• [Passage]
After a series of negative information ranging from a hat-trick of coupon defaults on dollar bonds to deteriorating economic conditions exacerbated by a COVID19 pandemic, Africa’s second largest copper producer, Zambia was on April 12 rated ‘CCC’ on its local currency debt (from ‘CC’) while maintaining default (‘RD’) on the foreign currency portion of its debt.
The rating agency noted the real possibility of a local currency default, on the back of the red metal producers weak public finances and tight domestic financing conditions. Fitch estimates the 2020 general government deficit widened to 12% of GDP and forecasts a 2021 deficit of 10.3%. General government debt reached an estimated 114% of GDP at end-2020, versus the current ‘B’ median of 66%. The need to roll over domestic debt has increased interest rates. The government’s weighted-average cost of domestic government bond issuance reached a real rate of 11.7% in February, when inflation was 22%.
Zambia is in the middle of talks with the Washington based lender, IMF, for an Extended Credit Facility – ECF amidst a debt restructure program on going with Lazard Frere’s. On a path to economic recovery post COVID, the copper producer has rolled out an Economic Recovery Plan – ERP to help restore fiscal fitness.

• [Dataset excerpts]

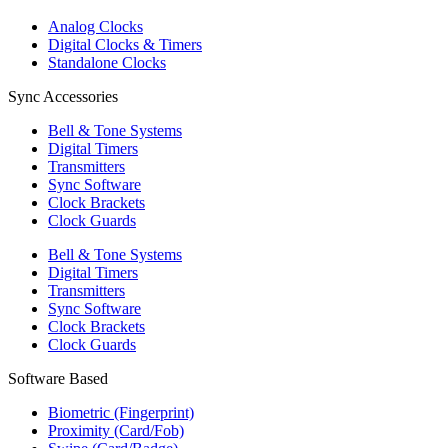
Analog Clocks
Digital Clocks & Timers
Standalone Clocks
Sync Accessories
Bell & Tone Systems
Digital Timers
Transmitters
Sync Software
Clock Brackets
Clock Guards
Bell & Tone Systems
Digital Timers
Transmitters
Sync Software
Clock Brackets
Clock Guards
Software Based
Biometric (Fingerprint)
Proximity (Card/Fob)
* * *
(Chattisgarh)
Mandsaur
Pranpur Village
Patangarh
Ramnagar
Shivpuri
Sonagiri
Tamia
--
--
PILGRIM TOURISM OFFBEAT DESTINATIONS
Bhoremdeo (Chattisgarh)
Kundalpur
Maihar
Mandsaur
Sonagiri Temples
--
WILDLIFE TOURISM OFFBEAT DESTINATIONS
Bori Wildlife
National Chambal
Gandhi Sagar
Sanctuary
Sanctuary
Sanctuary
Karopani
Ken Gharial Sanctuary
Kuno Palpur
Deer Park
* * *
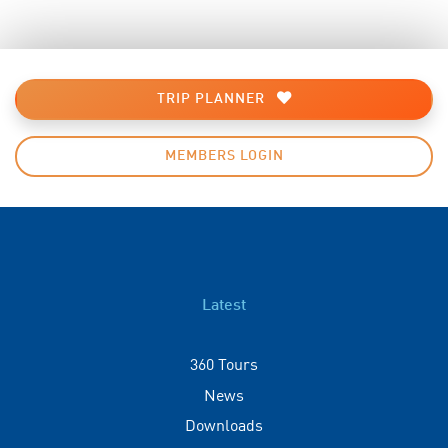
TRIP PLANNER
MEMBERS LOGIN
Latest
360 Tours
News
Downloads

• [Assigned task 1]
Answer these questions using the passage on Zambia's credit rating:
(a) What rating did Zambia's local currency debt receive on April 12?
(b) What general government deficit does Fitch forecast for 2021?
(c) Which firm is handling Zambia's ongoing debt restructure program?
• [Assigned task 2]
Decide whether each statement agrees with the passage on Zambia's credit rating. Answer yes or no and quote the words from the passage that decide it.
(a) Zambia's foreign currency debt stayed rated as in default.
(b) Zambia's general government debt at end-2020 was below the current 'B' median.
(c) Inflation stood at 22% in February.
• [Assigned task 3] Continue the passage on Zambia's credit rating from its final sentence.

• [Task result 1]
(a) 'CCC', up from 'CC'.
(b) 10.3%.
(c) Lazard Frere's.

• [Task result 2]
(a) Yes: "while maintaining default (‘RD’) on the foreign currency portion of its debt"
(b) No: "General government debt reached an estimated 114% of GDP at end-2020, versus the current ‘B’ median of 66%"
(c) Yes: "in February, when inflation was 22%"

• [Task result 3]
The Fitch reported highlighted the IMF statement on 3 March that noted broad agreement on the “nature and cause of macroeconomic imbalances,” but that key challenges remain in addressing those imbalances. And that given that an IMF programme will require significant policy adjustments, Fitch believe that final approval of a programme is unlikely before the 2021 general election that is currently scheduled for August.
RATING CHANGE IMPLICATIONS FOR CREDIT LINES ACCESS AND BANKS
The rating implication is a step in the right direction but with little effect on opening Zambia’s credit lines especially on the international capital markets. For banks, a few that had already adjusted internal rating models, the ‘CCC’ rating reprieve means a lower ‘risk weighting’ from an International Financial Reporting Standard (IFRS9) perspective that could result in provision release for investment in government securities. Suffice to say financial institutions exposed to local currency risk be expected to hold infinitesimals less provision.